Mi cocina es mi templo; desde pequeña se convirtió en el lugar donde más tiempo prefiero pasar, lo mismo si preparo platos habituales con un toque muy personal, o cuando improviso recetas que luego se agenciarán no pocos votos a favor entre familiares o amigos.

En las casas donde he vivido, siempre la fijo como mi zona de confort, no falta quien la cataloga como mi puesto de trabajo predilecto, donde más allá de elaborar alimentos, logro convertirla en el espacio ideal para compartir. Por eso la he aderezado, desde la sencillez, con elementos propios de ese tipo de espacio, la mayoría son regalos de aquellos que saben de mi pasión por el mundo de los olores y los sabores.

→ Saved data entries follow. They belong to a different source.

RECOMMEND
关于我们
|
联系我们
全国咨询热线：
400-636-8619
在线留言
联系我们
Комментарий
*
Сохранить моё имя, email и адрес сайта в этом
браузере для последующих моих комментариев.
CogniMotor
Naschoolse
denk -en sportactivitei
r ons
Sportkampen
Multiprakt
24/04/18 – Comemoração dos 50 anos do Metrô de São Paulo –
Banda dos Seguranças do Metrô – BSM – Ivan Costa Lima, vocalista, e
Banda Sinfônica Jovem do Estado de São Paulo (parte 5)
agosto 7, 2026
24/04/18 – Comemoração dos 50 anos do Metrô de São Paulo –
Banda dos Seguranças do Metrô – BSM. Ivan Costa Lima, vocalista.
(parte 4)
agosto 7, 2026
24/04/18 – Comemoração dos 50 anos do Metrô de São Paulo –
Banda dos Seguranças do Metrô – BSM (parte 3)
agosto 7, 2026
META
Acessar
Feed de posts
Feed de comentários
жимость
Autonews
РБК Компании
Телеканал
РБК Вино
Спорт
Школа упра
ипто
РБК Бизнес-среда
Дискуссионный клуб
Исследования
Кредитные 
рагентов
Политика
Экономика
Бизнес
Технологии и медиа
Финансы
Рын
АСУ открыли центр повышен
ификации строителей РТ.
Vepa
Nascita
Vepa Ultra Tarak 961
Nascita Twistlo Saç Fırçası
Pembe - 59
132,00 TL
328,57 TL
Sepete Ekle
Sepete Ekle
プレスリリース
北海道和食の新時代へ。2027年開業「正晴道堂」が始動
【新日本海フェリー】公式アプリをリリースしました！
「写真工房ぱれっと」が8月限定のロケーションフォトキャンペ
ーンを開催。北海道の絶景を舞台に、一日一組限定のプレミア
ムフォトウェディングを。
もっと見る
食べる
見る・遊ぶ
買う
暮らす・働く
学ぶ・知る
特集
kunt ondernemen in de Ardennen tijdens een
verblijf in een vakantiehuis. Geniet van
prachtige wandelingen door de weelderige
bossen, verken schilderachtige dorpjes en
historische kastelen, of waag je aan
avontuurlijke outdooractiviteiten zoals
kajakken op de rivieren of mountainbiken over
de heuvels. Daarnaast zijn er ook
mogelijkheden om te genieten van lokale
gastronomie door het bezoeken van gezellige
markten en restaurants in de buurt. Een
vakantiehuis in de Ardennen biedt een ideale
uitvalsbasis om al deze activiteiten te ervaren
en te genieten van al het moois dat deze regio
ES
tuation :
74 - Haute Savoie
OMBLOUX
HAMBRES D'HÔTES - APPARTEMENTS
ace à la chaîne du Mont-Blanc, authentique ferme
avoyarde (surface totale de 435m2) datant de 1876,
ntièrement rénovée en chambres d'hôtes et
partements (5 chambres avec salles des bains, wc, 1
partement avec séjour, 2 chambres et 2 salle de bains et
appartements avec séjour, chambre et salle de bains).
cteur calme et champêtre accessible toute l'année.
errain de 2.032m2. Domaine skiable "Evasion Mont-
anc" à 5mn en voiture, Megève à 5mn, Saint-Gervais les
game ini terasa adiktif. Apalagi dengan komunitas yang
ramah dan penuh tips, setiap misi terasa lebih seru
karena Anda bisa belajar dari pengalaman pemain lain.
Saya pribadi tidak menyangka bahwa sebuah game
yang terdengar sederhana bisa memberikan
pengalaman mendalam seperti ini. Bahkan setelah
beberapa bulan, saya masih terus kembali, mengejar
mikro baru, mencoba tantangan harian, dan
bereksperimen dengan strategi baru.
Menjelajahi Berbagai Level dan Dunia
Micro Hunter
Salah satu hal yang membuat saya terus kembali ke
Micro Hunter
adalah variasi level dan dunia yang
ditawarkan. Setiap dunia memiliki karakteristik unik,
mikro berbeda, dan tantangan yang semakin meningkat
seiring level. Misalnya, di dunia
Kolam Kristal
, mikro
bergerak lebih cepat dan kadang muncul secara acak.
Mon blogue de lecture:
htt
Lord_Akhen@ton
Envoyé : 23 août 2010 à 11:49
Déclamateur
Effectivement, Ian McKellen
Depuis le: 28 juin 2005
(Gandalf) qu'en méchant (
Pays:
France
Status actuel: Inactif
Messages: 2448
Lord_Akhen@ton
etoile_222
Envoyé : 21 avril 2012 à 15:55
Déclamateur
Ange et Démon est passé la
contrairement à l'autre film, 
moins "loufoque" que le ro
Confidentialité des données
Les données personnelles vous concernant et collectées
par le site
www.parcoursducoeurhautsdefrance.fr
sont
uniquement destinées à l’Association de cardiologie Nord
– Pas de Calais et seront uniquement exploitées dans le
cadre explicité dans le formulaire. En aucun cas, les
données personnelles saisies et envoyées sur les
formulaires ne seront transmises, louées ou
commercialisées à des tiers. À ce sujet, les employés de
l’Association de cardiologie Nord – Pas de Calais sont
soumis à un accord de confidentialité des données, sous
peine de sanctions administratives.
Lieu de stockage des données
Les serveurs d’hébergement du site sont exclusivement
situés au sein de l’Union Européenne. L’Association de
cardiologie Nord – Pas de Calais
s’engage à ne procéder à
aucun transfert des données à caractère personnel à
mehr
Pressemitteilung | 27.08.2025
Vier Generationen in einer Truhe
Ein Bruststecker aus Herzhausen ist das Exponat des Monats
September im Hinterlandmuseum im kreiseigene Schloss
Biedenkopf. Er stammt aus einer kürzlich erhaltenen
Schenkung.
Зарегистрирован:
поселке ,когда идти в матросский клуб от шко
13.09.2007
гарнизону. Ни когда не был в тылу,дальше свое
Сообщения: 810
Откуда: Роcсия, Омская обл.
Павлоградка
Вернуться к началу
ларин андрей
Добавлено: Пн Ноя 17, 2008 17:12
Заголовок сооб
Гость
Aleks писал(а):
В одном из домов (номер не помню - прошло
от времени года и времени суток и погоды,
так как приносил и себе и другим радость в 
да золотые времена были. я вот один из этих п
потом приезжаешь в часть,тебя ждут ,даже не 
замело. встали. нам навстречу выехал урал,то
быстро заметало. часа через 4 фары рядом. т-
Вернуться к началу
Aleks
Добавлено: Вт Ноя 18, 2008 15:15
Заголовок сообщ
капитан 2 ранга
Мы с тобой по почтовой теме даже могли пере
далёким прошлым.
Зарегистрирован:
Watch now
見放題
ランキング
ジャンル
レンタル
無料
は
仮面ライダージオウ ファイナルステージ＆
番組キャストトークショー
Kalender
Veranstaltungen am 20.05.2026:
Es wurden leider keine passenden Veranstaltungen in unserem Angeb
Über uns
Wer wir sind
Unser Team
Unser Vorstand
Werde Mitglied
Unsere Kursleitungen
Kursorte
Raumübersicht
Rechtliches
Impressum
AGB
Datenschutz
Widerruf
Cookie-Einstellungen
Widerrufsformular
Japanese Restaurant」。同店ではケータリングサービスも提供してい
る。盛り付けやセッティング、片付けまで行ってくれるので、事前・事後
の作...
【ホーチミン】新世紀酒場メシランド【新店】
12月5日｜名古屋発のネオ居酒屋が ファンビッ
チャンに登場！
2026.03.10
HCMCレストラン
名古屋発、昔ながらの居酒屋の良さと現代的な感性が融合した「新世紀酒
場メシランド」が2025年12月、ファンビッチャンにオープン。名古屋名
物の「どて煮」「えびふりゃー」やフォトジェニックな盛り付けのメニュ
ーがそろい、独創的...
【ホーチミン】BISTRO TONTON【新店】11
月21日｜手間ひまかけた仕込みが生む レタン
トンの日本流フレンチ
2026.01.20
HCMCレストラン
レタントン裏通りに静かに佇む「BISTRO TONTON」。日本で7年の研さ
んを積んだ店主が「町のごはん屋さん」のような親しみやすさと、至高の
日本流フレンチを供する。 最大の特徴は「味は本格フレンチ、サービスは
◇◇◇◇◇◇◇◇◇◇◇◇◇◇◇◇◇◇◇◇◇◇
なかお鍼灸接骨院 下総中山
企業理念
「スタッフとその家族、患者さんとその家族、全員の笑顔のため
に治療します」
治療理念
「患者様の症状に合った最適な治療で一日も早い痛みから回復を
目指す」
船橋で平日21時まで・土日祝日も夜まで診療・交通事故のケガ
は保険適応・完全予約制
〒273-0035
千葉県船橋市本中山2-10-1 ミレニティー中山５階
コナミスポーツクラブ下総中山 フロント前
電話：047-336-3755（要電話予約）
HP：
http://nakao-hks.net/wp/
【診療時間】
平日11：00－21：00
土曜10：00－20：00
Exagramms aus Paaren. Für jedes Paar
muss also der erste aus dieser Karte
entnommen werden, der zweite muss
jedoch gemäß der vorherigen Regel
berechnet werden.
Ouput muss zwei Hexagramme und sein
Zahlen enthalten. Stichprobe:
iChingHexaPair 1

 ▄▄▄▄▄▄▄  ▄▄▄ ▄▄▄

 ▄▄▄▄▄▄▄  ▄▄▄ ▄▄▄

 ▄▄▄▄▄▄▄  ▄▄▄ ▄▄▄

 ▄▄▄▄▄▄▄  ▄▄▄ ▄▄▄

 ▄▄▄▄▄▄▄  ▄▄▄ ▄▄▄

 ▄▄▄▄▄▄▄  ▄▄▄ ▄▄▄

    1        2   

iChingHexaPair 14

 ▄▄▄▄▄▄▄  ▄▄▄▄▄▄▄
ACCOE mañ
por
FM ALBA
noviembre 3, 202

Allí pueden encontrarse jarras de antaño y vasijas más contemporáneas, pero que igual atesoran una determinada historia o están relacionadas con alguien adueñado de mis afectos; figuras de chef representadas en diferentes soportes, lozas alegóricas a la culinaria…

No puedo negar que cada objeto ha venido a ocupar su sitio, bajo el amparo de algún recuerdo que deseo perpetuar. Y así me sucede con la frase que hace algún tiempo desperezó mi mañana, y hasta hoy se mantiene escrita, con letras legibles y mayúsculas, en la pequeña pizarra donde acostumbramos a dejarnos recados y recordatorios de alguna tarea.

Quien allí la colocó bien sabía que en la cortedad de ese LOS QUIERO, trazado con plumón negro, venía a resumirse la inmensidad de un sentimiento tan alentador en estos meses de urgencia sanitaria, cual recordatorio a cuidarnos, protegernos, a ser responsables.

Hablar de mi cocina creo que ha sido apenas un pretexto para convidarnos a mirar a nuestro alrededor, no en busca del detalle material, sino en lo intangible pero ciertamente esencial, y hacer realidad este consejo: “El valor de la vida está en entender que tu familia no tiene precio, que tu salud es la verdadera riqueza y que tu tiempo es oro”.